Since beginning my career in research, I have started to put into practice the theory which I was taught during my degree. Although practically useless when it comes to the actual research world my textbook knowledge has given me a sturdy platform.
Ethnography isn’t everyone’s idea of a good time, but the method is one of the best ways to gain deeper customer insights. For those of you who are unfamiliar with the method; Ethnography in short is spending a weekend sitting in someone else’s house reporting when, why and how much they ate, drank, bathed, watched TV or used their mobile phone. The process can result in breakthroughs for brands, offering an insight into what people are really like, rather than what they want researchers to think they are like.
Market researcher Ipsos MORI says ethnography allows “deep insight into the contradictory nature of much of human behaviour: the focus is on what people really do versus what they say they do”. In other words, it is about identifying hidden needs – and this is where the real breakthroughs can occur.

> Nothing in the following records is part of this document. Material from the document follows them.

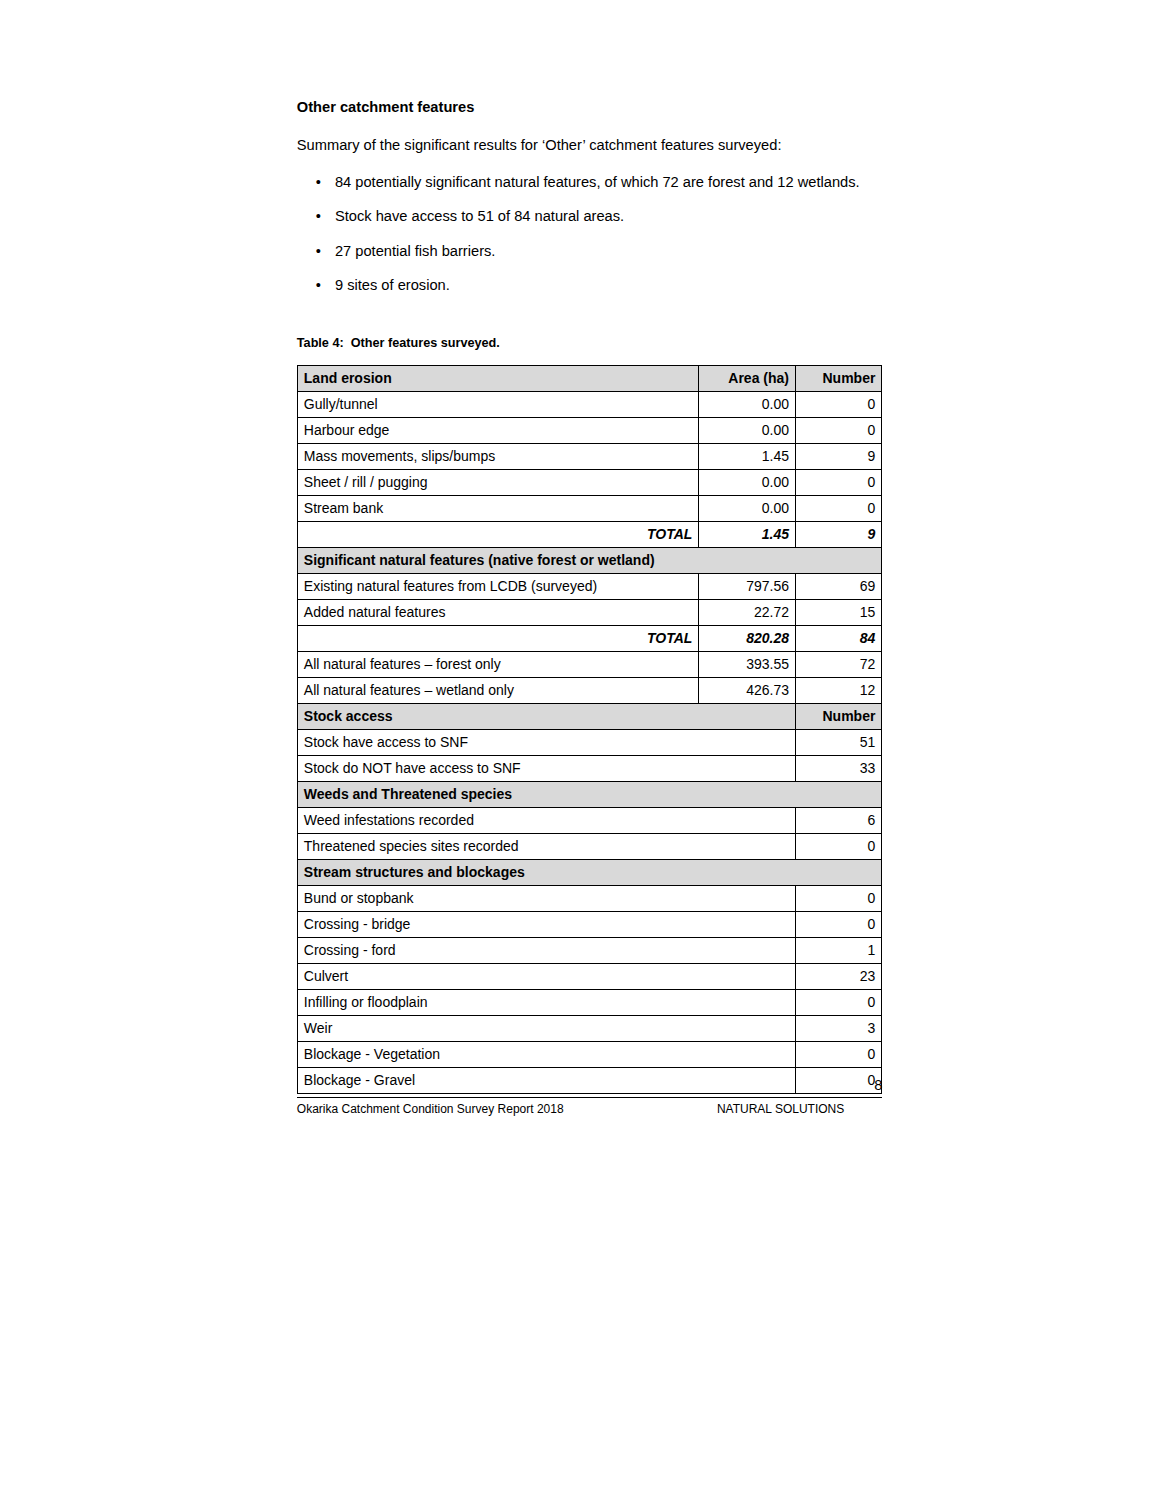Other catchment features
Summary of the significant results for ‘Other’ catchment features surveyed:
84 potentially significant natural features, of which 72 are forest and 12 wetlands.
Stock have access to 51 of 84 natural areas.
27 potential fish barriers.
9 sites of erosion.
Table 4: Other features surveyed.
| Land erosion | Area (ha) | Number |
| --- | --- | --- |
| Gully/tunnel | 0.00 | 0 |
| Harbour edge | 0.00 | 0 |
| Mass movements, slips/bumps | 1.45 | 9 |
| Sheet / rill / pugging | 0.00 | 0 |
| Stream bank | 0.00 | 0 |
| TOTAL | 1.45 | 9 |
| Significant natural features (native forest or wetland) |
| Existing natural features from LCDB (surveyed) | 797.56 | 69 |
| Added natural features | 22.72 | 15 |
| TOTAL | 820.28 | 84 |
| All natural features – forest only | 393.55 | 72 |
| All natural features – wetland only | 426.73 | 12 |
| Stock access | Number |
| Stock have access to SNF | 51 |
| Stock do NOT have access to SNF | 33 |
| Weeds and Threatened species |
| Weed infestations recorded | 6 |
| Threatened species sites recorded | 0 |
| Stream structures and blockages |
| Bund or stopbank | 0 |
| Crossing - bridge | 0 |
| Crossing - ford | 1 |
| Culvert | 23 |
| Infilling or floodplain | 0 |
| Weir | 3 |
| Blockage - Vegetation | 0 |
| Blockage - Gravel | 0 |
8
Okarika Catchment Condition Survey Report 2018
NATURAL SOLUTIONS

The more brands know about people and how the world around them shapes their behaviour, the more we can empathise with them.Thanks to Facebook, Twitter and smartphones, consumers have got used to reporting what they do, when they do it and why. Mobile ethnography is an increasingly popular tool, sometimes known as ‘lifelogging’, with subjects carrying cameras to record events as they happen.
Marketing has traditionally been the home of customer understanding, but through ethnography it can be the driving force behind major breakthroughs. For this reason marketers have a vested interest in knowing what goes on behind their customers’ front doors, and keeping what they discover under lock and key.